Records START

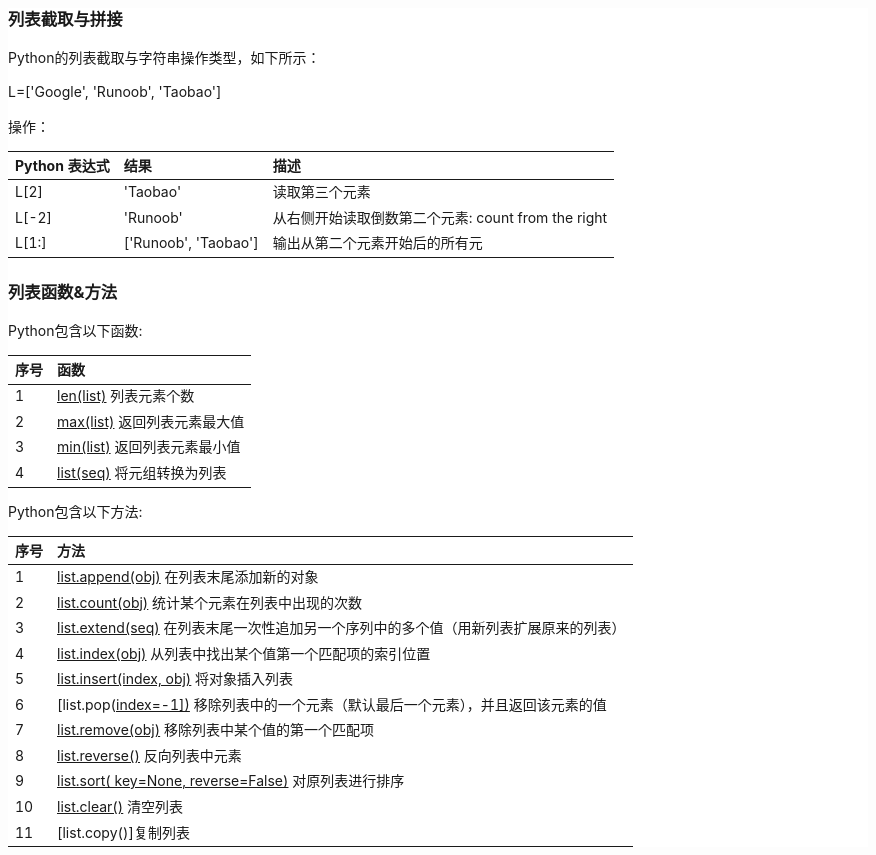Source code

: 

### 列表截取与拼接

Python的列表截取与字符串操作类型，如下所示：

L=['Google', 'Runoob', 'Taobao']

操作：

| Python 表达式 | 结果                 | 描述                                               |
| :------------ | :------------------- | :------------------------------------------------- |
| L[2]          | 'Taobao'             | 读取第三个元素                                     |
| L[-2]         | 'Runoob'             | 从右侧开始读取倒数第二个元素: count from the right |
| L[1:]         | ['Runoob', 'Taobao'] | 输出从第二个元素开始后的所有元                     |



### 列表函数&方法

Python包含以下函数:

| 序号 | 函数                                                         |
| :--- | :----------------------------------------------------------- |
| 1    | [len(list)](https://www.runoob.com/python3/python3-att-list-len.html) 列表元素个数 |
| 2    | [max(list)](https://www.runoob.com/python3/python3-att-list-max.html) 返回列表元素最大值 |
| 3    | [min(list)](https://www.runoob.com/python3/python3-att-list-min.html) 返回列表元素最小值 |
| 4    | [list(seq)](https://www.runoob.com/python3/python3-att-list-list.html) 将元组转换为列表 |

Python包含以下方法:

| 序号 | 方法                                                         |
| :--- | :----------------------------------------------------------- |
| 1    | [list.append(obj)](https://www.runoob.com/python3/python3-att-list-append.html) 在列表末尾添加新的对象 |
| 2    | [list.count(obj)](https://www.runoob.com/python3/python3-att-list-count.html) 统计某个元素在列表中出现的次数 |
| 3    | [list.extend(seq)](https://www.runoob.com/python3/python3-att-list-extend.html) 在列表末尾一次性追加另一个序列中的多个值（用新列表扩展原来的列表） |
| 4    | [list.index(obj)](https://www.runoob.com/python3/python3-att-list-index.html) 从列表中找出某个值第一个匹配项的索引位置 |
| 5    | [list.insert(index, obj)](https://www.runoob.com/python3/python3-att-list-insert.html) 将对象插入列表 |
| 6    | [list.pop([index=-1\])](https://www.runoob.com/python3/python3-att-list-pop.html) 移除列表中的一个元素（默认最后一个元素），并且返回该元素的值 |
| 7    | [list.remove(obj)](https://www.runoob.com/python3/python3-att-list-remove.html) 移除列表中某个值的第一个匹配项 |
| 8    | [list.reverse()](https://www.runoob.com/python3/python3-att-list-reverse.html) 反向列表中元素 |
| 9    | [list.sort( key=None, reverse=False)](https://www.runoob.com/python3/python3-att-list-sort.html) 对原列表进行排序 |
| 10   | [list.clear()](https://www.runoob.com/python3/python3-att-list-clear.html) 清空列表 |
| 11   | [list.copy()]复制列表                                        |
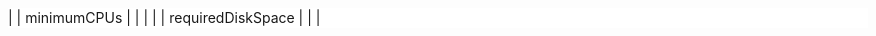 |                       | minimumCPUs                 |          |                                                                                                                                                                                                                                                                                                                                                                                                                                                                                                                                                                                                                                                                                                                                                                                                                                                                                                                                                                                                                                                                                                                                                                                                                                                                                                                                                                                                                                                                                                                                                                                                                                                                                                                                                                                                                                                                                                                                                                                                                                                                                                                                                                                                                                                                                                                                                                                                                                                                                                                                                                                                                                                                                                                                                                                                                                                                                                  |
|                       | requiredDiskSpace           |          |                                                                                                                                                                                                                                                                                                                                                                                                                                                                                                                                                                                                                                                                                                                                                                                                                                                                                                                                                                                                                                                                                                                                                                                                                                                                                                                                                                                                                                                                                                                                                                                                                                                                                                                                                                                                                                                                                                                                                                                                                                                                                                                                                                                                                                                                                                                                                                                                                                                                                                                                                                                                                                                                                                                                                                                                                                                                                                  |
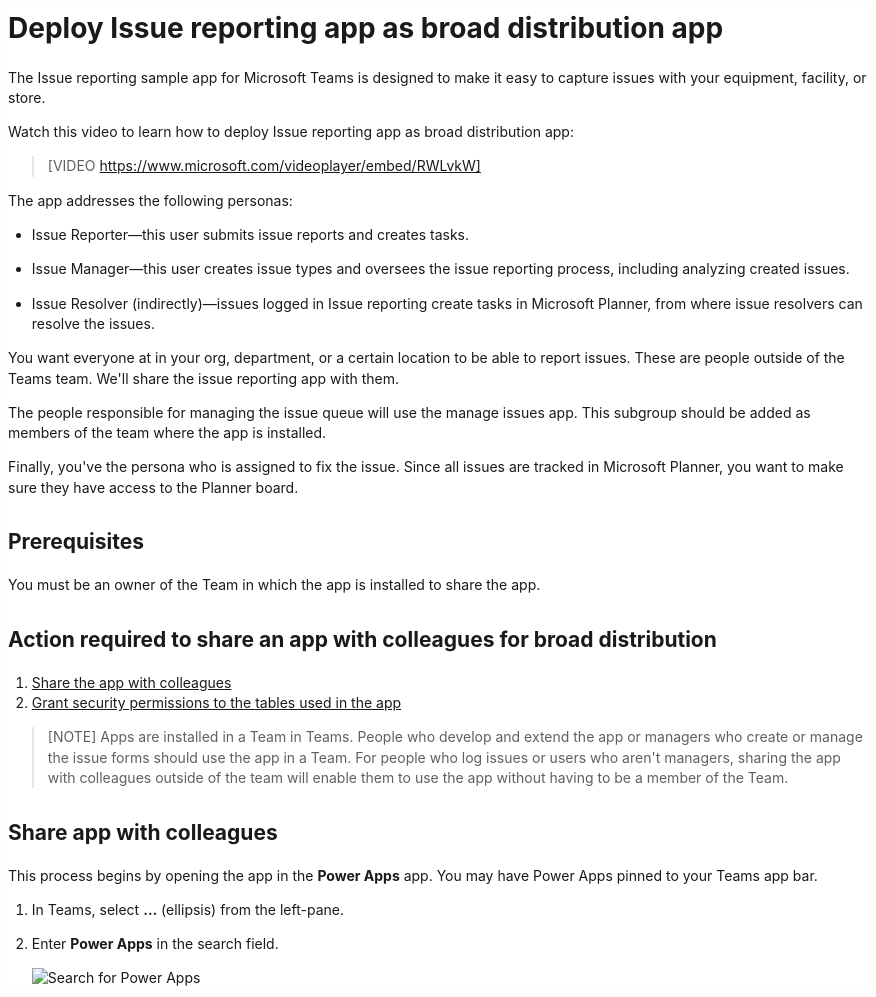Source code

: 
# Deploy Issue reporting app as broad distribution app

The Issue reporting sample app for Microsoft Teams is designed to make it easy to capture issues with your equipment, facility, or store.

Watch this video to learn how to deploy Issue reporting app as broad distribution app:
> [VIDEO https://www.microsoft.com/videoplayer/embed/RWLvkW]

The app addresses the following personas:

- Issue Reporter&mdash;this user submits issue reports and creates tasks.

- Issue Manager&mdash;this user creates issue types and oversees the issue reporting process, including analyzing created issues.

- Issue Resolver (indirectly)&mdash;issues logged in Issue reporting create tasks in Microsoft Planner, from where issue resolvers can resolve the issues.

You want everyone at in your org, department, or a certain location to be able to report issues. These are people outside of the Teams team. We'll share the issue reporting app with them.

The people responsible for managing the issue queue will use the manage issues app. This subgroup should be added as members of the team where the app is installed.

Finally, you've the persona who is assigned to fix the issue. Since all issues are tracked in Microsoft Planner, you want to make sure they have access to the Planner board.

## Prerequisites

You must be an owner of the Team in which the app is installed to share the app.

## Action required to share an app with colleagues for broad distribution

1. [Share the app with colleagues](#share-app-with-colleagues)
1. [Grant security permissions to the tables used in the app](#grant-permissions-to-the-tables)

> [NOTE]
> Apps are installed in a Team in Teams. People who develop and extend the app or managers who create or manage the issue forms should use the app in a Team. For people who log issues or users who aren't managers, sharing the app with colleagues outside of the team will enable them to use the app without having to be a member of the Team.

## Share app with colleagues

This process begins by opening the app in the **Power Apps** app. You may have Power Apps pinned to your Teams app bar.

1. In Teams, select **…** (ellipsis) from the left-pane.

1. Enter **Power Apps** in the search field.

    ![Search for Power Apps](https://github.com/microsoft/teams-powerapps-app-templates/blob/main/IssueReporting/Documentation/media/issue-reporting-broad-distribution/select-power-apps.png "Search for Power Apps")
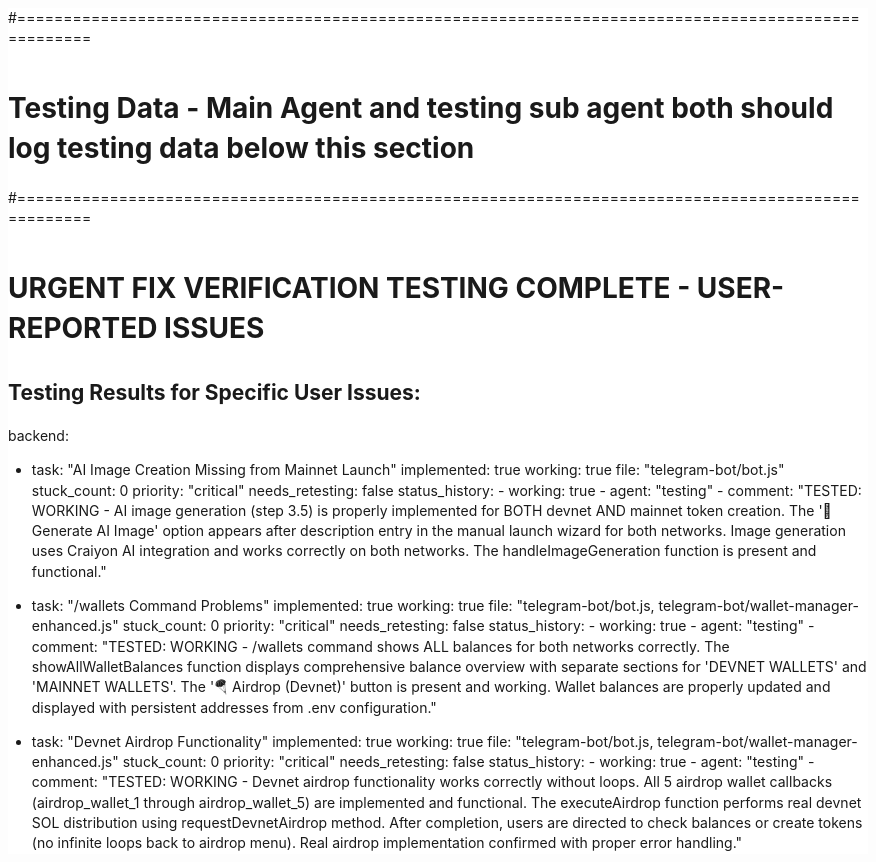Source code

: 

#====================================================================================================
# Testing Data - Main Agent and testing sub agent both should log testing data below this section
#====================================================================================================

# URGENT FIX VERIFICATION TESTING COMPLETE - USER-REPORTED ISSUES

## Testing Results for Specific User Issues:

backend:
  - task: "AI Image Creation Missing from Mainnet Launch"
    implemented: true
    working: true
    file: "telegram-bot/bot.js"
    stuck_count: 0
    priority: "critical"
    needs_retesting: false
    status_history:
        - working: true
        - agent: "testing"
        - comment: "TESTED: WORKING - AI image generation (step 3.5) is properly implemented for BOTH devnet AND mainnet token creation. The '🎨 Generate AI Image' option appears after description entry in the manual launch wizard for both networks. Image generation uses Craiyon AI integration and works correctly on both networks. The handleImageGeneration function is present and functional."

  - task: "/wallets Command Problems"
    implemented: true
    working: true
    file: "telegram-bot/bot.js, telegram-bot/wallet-manager-enhanced.js"
    stuck_count: 0
    priority: "critical"
    needs_retesting: false
    status_history:
        - working: true
        - agent: "testing"
        - comment: "TESTED: WORKING - /wallets command shows ALL balances for both networks correctly. The showAllWalletBalances function displays comprehensive balance overview with separate sections for 'DEVNET WALLETS' and 'MAINNET WALLETS'. The '🪂 Airdrop (Devnet)' button is present and working. Wallet balances are properly updated and displayed with persistent addresses from .env configuration."

  - task: "Devnet Airdrop Functionality"
    implemented: true
    working: true
    file: "telegram-bot/bot.js, telegram-bot/wallet-manager-enhanced.js"
    stuck_count: 0
    priority: "critical"
    needs_retesting: false
    status_history:
        - working: true
        - agent: "testing"
        - comment: "TESTED: WORKING - Devnet airdrop functionality works correctly without loops. All 5 airdrop wallet callbacks (airdrop_wallet_1 through airdrop_wallet_5) are implemented and functional. The executeAirdrop function performs real devnet SOL distribution using requestDevnetAirdrop method. After completion, users are directed to check balances or create tokens (no infinite loops back to airdrop menu). Real airdrop implementation confirmed with proper error handling."
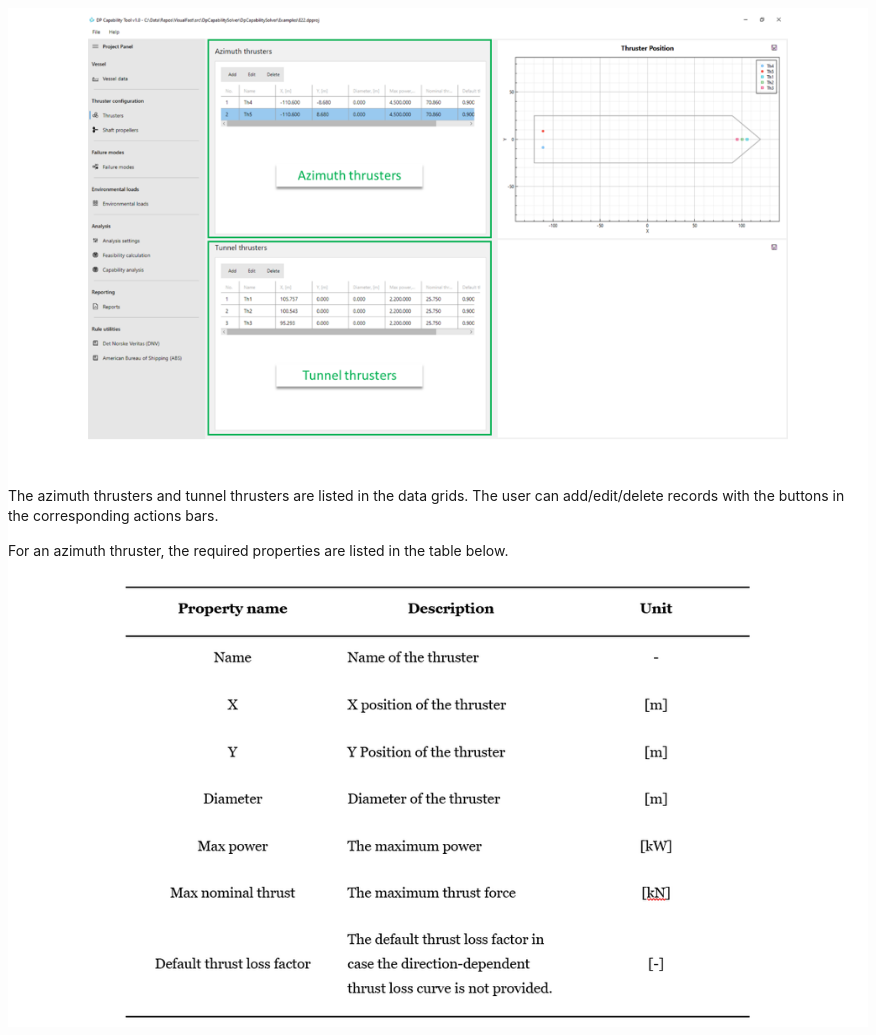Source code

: <img title="a title" alt="Alt text" src="images/Snipaste_2024-12-10_17-37-28.png">

The azimuth thrusters and tunnel thrusters are listed in the data grids. The user can add/edit/delete records with the buttons in the corresponding actions bars.

For an azimuth thruster, the required properties are listed in the table below.

<img title="a title" alt="Alt text" src="images/dp_image_020.png">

Records END

_Exercise_
Reproduce the source text of every listing above word for word. Leave the pictures out of your answer.

_Response to the task_
Source code

: 

### 列表截取与拼接

Python的列表截取与字符串操作类型，如下所示：

L=['Google', 'Runoob', 'Taobao']

操作：

| Python 表达式 | 结果                 | 描述                                               |
| :------------ | :------------------- | :------------------------------------------------- |
| L[2]          | 'Taobao'             | 读取第三个元素                                     |
| L[-2]         | 'Runoob'             | 从右侧开始读取倒数第二个元素: count from the right |
| L[1:]         | ['Runoob', 'Taobao'] | 输出从第二个元素开始后的所有元                     |



### 列表函数&方法

Python包含以下函数:

| 序号 | 函数                                                         |
| :--- | :----------------------------------------------------------- |
| 1    | [len(list)](https://www.runoob.com/python3/python3-att-list-len.html) 列表元素个数 |
| 2    | [max(list)](https://www.runoob.com/python3/python3-att-list-max.html) 返回列表元素最大值 |
| 3    | [min(list)](https://www.runoob.com/python3/python3-att-list-min.html) 返回列表元素最小值 |
| 4    | [list(seq)](https://www.runoob.com/python3/python3-att-list-list.html) 将元组转换为列表 |

Python包含以下方法:

| 序号 | 方法                                                         |
| :--- | :----------------------------------------------------------- |
| 1    | [list.append(obj)](https://www.runoob.com/python3/python3-att-list-append.html) 在列表末尾添加新的对象 |
| 2    | [list.count(obj)](https://www.runoob.com/python3/python3-att-list-count.html) 统计某个元素在列表中出现的次数 |
| 3    | [list.extend(seq)](https://www.runoob.com/python3/python3-att-list-extend.html) 在列表末尾一次性追加另一个序列中的多个值（用新列表扩展原来的列表） |
| 4    | [list.index(obj)](https://www.runoob.com/python3/python3-att-list-index.html) 从列表中找出某个值第一个匹配项的索引位置 |
| 5    | [list.insert(index, obj)](https://www.runoob.com/python3/python3-att-list-insert.html) 将对象插入列表 |
| 6    | [list.pop([index=-1\])](https://www.runoob.com/python3/python3-att-list-pop.html) 移除列表中的一个元素（默认最后一个元素），并且返回该元素的值 |
| 7    | [list.remove(obj)](https://www.runoob.com/python3/python3-att-list-remove.html) 移除列表中某个值的第一个匹配项 |
| 8    | [list.reverse()](https://www.runoob.com/python3/python3-att-list-reverse.html) 反向列表中元素 |
| 9    | [list.sort( key=None, reverse=False)](https://www.runoob.com/python3/python3-att-list-sort.html) 对原列表进行排序 |
| 10   | [list.clear()](https://www.runoob.com/python3/python3-att-list-clear.html) 清空列表 |
| 11   | [list.copy()]复制列表                                        |
 |                       | minimumCPUs                 |          |                                                                                                                                                                                                                                                                                                                                                                                                                                                                                                                                                                                                                                                                                                                                                                                                                                                                                                                                                                                                                                                                                                                                                                                                                                                                                                                                                                                                                                                                                                                                                                                                                                                                                                                                                                                                                                                                                                                                                                                                                                                                                                                                                                                                                                                                                                                                                                                                                                                                                                                                                                                                                                                                                                                                                                                                                                                                                                  |
|                       | requiredDiskSpace           |          |                                                                                                                                                                                                                                                                                                                                                                                                                                                                                                                                                                                                                                                                                                                                                                                                                                                                                                                                                                                                                                                                                                                                                                                                                                                                                                                                                                                                                                                                                                                                                                                                                                                                                                                                                                                                                                                                                                                                                                                                                                                                                                                                                                                                                                                                                                                                                                                                                                                                                                                                                                                                                                                                                                                                                                                                                                                                                                  |
Source code

: 
# Deploy Issue reporting app as broad distribution app

The Issue reporting sample app for Microsoft Teams is designed to make it easy to capture issues with your equipment, facility, or store.

Watch this video to learn how to deploy Issue reporting app as broad distribution app:
> [VIDEO https://www.microsoft.com/videoplayer/embed/RWLvkW]

The app addresses the following personas:

- Issue Reporter&mdash;this user submits issue reports and creates tasks.

- Issue Manager&mdash;this user creates issue types and oversees the issue reporting process, including analyzing created issues.

- Issue Resolver (indirectly)&mdash;issues logged in Issue reporting create tasks in Microsoft Planner, from where issue resolvers can resolve the issues.

You want everyone at in your org, department, or a certain location to be able to report issues. These are people outside of the Teams team. We'll share the issue reporting app with them.

The people responsible for managing the issue queue will use the manage issues app. This subgroup should be added as members of the team where the app is installed.

Finally, you've the persona who is assigned to fix the issue. Since all issues are tracked in Microsoft Planner, you want to make sure they have access to the Planner board.

## Prerequisites

You must be an owner of the Team in which the app is installed to share the app.

## Action required to share an app with colleagues for broad distribution

1. [Share the app with colleagues](#share-app-with-colleagues)
1. [Grant security permissions to the tables used in the app](#grant-permissions-to-the-tables)

> [NOTE]
> Apps are installed in a Team in Teams. People who develop and extend the app or managers who create or manage the issue forms should use the app in a Team. For people who log issues or users who aren't managers, sharing the app with colleagues outside of the team will enable them to use the app without having to be a member of the Team.

## Share app with colleagues

This process begins by opening the app in the **Power Apps** app. You may have Power Apps pinned to your Teams app bar.

1. In Teams, select **…** (ellipsis) from the left-pane.

1. Enter **Power Apps** in the search field.

    ![Search for Power Apps](https://github.com/microsoft/teams-powerapps-app-templates/blob/main/IssueReporting/Documentation/media/issue-reporting-broad-distribution/select-power-apps.png "Search for Power Apps")
Source code

: 

#====================================================================================================
# Testing Data - Main Agent and testing sub agent both should log testing data below this section
#====================================================================================================

# URGENT FIX VERIFICATION TESTING COMPLETE - USER-REPORTED ISSUES

## Testing Results for Specific User Issues:

backend:
  - task: "AI Image Creation Missing from Mainnet Launch"
    implemented: true
    working: true
    file: "telegram-bot/bot.js"
    stuck_count: 0
    priority: "critical"
    needs_retesting: false
    status_history:
        - working: true
        - agent: "testing"
        - comment: "TESTED: WORKING - AI image generation (step 3.5) is properly implemented for BOTH devnet AND mainnet token creation. The '🎨 Generate AI Image' option appears after description entry in the manual launch wizard for both networks. Image generation uses Craiyon AI integration and works correctly on both networks. The handleImageGeneration function is present and functional."

  - task: "/wallets Command Problems"
    implemented: true
    working: true
    file: "telegram-bot/bot.js, telegram-bot/wallet-manager-enhanced.js"
    stuck_count: 0
    priority: "critical"
    needs_retesting: false
    status_history:
        - working: true
        - agent: "testing"
        - comment: "TESTED: WORKING - /wallets command shows ALL balances for both networks correctly. The showAllWalletBalances function displays comprehensive balance overview with separate sections for 'DEVNET WALLETS' and 'MAINNET WALLETS'. The '🪂 Airdrop (Devnet)' button is present and working. Wallet balances are properly updated and displayed with persistent addresses from .env configuration."

  - task: "Devnet Airdrop Functionality"
    implemented: true
    working: true
    file: "telegram-bot/bot.js, telegram-bot/wallet-manager-enhanced.js"
    stuck_count: 0
    priority: "critical"
    needs_retesting: false
    status_history:
        - working: true
        - agent: "testing"
        - comment: "TESTED: WORKING - Devnet airdrop functionality works correctly without loops. All 5 airdrop wallet callbacks (airdrop_wallet_1 through airdrop_wallet_5) are implemented and functional. The executeAirdrop function performs real devnet SOL distribution using requestDevnetAirdrop method. After completion, users are directed to check balances or create tokens (no infinite loops back to airdrop menu). Real airdrop implementation confirmed with proper error handling."
Source code

: <img title="a title" alt="Alt text" src="images/Snipaste_2024-12-10_17-37-28.png">

The azimuth thrusters and tunnel thrusters are listed in the data grids. The user can add/edit/delete records with the buttons in the corresponding actions bars.

For an azimuth thruster, the required properties are listed in the table below.

<img title="a title" alt="Alt text" src="images/dp_image_020.png">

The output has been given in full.